I'm extremely interested in the recent GM situation. Check out this article: http://www.nytimes.com/2009/06/01/business/01auto.html?_r=2&hp.
In order to save GM, Obama took a 60% stake in the company. Although he assures critics that the government will take a silent backseat when it comes to corporate decision-making, the fact remains, that GM has been virtually "nationalized".

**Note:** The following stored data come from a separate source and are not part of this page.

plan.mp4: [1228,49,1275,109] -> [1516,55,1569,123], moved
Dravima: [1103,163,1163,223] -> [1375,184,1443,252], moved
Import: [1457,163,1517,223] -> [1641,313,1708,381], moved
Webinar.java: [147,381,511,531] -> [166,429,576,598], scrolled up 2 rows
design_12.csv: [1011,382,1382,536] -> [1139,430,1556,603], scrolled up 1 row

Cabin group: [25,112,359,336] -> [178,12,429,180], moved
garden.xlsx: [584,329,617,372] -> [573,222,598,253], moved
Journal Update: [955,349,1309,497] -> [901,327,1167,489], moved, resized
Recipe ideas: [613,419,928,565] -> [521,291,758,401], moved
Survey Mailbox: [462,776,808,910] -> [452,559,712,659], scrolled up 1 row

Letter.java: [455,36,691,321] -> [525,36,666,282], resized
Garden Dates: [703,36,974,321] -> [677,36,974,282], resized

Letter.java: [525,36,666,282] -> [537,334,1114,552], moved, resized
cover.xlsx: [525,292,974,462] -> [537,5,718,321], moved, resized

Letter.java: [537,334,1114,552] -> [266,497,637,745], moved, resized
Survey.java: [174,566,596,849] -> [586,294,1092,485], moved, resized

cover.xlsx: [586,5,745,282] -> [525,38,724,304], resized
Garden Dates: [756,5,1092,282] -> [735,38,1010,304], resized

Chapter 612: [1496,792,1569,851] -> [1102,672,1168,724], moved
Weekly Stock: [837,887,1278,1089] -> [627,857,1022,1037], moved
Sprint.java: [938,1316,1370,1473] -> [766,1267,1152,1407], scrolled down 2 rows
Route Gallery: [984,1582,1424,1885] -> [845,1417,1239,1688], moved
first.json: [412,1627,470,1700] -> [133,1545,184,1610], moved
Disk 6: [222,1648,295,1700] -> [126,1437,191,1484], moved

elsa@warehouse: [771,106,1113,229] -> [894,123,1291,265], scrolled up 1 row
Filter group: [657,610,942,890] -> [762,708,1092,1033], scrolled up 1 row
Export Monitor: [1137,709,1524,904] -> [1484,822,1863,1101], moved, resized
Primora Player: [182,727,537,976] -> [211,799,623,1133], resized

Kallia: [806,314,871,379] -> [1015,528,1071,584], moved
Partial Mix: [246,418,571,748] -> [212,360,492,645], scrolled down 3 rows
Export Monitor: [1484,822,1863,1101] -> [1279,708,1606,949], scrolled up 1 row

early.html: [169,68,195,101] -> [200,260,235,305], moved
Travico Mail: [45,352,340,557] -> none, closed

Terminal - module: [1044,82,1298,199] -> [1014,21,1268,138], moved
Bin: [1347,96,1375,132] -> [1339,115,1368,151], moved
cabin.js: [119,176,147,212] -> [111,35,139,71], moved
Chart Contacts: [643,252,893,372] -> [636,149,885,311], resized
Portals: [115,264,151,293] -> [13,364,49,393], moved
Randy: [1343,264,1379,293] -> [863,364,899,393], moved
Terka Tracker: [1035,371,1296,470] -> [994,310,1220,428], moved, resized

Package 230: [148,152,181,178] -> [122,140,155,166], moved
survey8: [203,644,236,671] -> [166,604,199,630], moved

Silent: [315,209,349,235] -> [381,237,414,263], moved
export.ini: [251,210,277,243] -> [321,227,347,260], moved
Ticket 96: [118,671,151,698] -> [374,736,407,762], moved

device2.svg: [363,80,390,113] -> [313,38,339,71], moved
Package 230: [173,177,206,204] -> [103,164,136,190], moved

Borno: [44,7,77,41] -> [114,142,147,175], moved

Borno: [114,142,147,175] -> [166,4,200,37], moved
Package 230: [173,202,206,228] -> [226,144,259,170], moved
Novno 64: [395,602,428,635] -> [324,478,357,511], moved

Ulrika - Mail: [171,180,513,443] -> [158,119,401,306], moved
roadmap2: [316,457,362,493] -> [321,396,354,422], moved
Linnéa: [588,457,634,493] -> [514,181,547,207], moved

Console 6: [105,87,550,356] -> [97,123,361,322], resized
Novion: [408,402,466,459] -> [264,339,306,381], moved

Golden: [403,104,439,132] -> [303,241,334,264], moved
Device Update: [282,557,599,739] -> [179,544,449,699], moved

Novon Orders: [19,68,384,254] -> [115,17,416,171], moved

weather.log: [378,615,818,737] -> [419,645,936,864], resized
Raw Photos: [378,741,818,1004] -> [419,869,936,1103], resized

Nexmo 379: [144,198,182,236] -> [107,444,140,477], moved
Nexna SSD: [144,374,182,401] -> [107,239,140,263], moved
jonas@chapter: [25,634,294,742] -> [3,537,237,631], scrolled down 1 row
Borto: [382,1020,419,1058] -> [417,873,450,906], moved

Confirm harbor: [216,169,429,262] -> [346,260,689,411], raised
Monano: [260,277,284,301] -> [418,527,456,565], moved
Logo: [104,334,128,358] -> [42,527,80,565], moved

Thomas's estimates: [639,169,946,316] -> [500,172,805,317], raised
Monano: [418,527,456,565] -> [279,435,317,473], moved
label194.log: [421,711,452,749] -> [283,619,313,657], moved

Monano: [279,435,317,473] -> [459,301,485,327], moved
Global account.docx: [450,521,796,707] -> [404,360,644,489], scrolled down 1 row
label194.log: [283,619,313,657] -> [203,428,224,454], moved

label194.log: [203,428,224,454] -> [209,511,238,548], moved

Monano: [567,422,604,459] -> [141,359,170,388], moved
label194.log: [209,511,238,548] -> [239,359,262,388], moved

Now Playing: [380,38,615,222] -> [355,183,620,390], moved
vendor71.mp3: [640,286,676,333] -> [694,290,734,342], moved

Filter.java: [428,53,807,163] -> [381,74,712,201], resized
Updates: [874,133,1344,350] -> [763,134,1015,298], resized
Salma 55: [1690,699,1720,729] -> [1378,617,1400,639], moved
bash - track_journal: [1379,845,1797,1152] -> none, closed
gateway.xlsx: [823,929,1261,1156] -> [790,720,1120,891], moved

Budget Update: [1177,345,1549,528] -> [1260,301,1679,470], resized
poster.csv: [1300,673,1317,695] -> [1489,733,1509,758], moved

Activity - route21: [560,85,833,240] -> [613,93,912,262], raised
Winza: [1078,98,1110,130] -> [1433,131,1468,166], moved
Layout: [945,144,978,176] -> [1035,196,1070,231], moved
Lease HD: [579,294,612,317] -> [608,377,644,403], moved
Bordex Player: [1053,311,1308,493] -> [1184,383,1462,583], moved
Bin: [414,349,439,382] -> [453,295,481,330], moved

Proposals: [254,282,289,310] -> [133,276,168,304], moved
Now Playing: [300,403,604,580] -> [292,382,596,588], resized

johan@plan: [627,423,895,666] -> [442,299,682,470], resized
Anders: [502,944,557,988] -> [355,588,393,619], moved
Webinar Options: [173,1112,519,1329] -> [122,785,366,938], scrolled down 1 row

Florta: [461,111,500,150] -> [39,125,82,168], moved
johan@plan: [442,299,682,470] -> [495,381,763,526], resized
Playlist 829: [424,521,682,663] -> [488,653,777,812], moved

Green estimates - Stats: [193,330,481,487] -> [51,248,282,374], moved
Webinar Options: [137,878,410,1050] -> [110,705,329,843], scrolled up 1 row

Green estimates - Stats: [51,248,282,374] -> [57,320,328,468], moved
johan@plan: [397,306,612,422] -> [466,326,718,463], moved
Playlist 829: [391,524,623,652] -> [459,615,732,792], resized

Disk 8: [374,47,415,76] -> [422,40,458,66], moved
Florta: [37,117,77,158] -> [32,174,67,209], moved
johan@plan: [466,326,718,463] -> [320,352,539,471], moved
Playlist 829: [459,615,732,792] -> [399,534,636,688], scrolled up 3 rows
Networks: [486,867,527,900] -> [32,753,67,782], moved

Is this a slippery slope, as conservatives are calling it? I wouldn't take it that far. But it certainly questions the face of capitalism and government-involved as undertaken specifically by Obama (yes, the bailouts began under Bush, but direct stakes in companies only began this year). Michael Useem, a professor of management at Wharton says in the article that this decision would "mean a new chapter in the history books on American capitalism." Indeed, silent backseat or not, we're facing heavy government involvement....maybe in a place that we don't want or need it.
As Robert Reich, a noted liberal economist, Professor at Berkeley, and the Secretary of Labor under Clinton, has said, this bailout is a waste of taxpayer money and pointless. (Ref: http://www.businessinsider.com/robert-reich-the-gm-bailout-is-a-waste-we-need-a-post-manufacturing-economy-2009-6). This is somewhat true. Although GM, in its new strings of advertisements, are assuring potential consumers that it's being reborn, simple research is proving otherwise. One research group estimated that GM's market share is going to go down to 17% from a slipping 19% (GM predicted a healthy 18.5% in its own research). GM automobiles have more breakdowns and have a higher MPG usage than any Japanese car. Young consumers go straight to Japanese dealerships now instead of even considering American cars.
So, what kind of precedent does the government's involvement in GM set for corporate responsibility and financial strength? And, more importantly, are we trespassing a fine line that American capitalism was not set up to transgress?
Hmm. Political economy at its finest. Thoughts?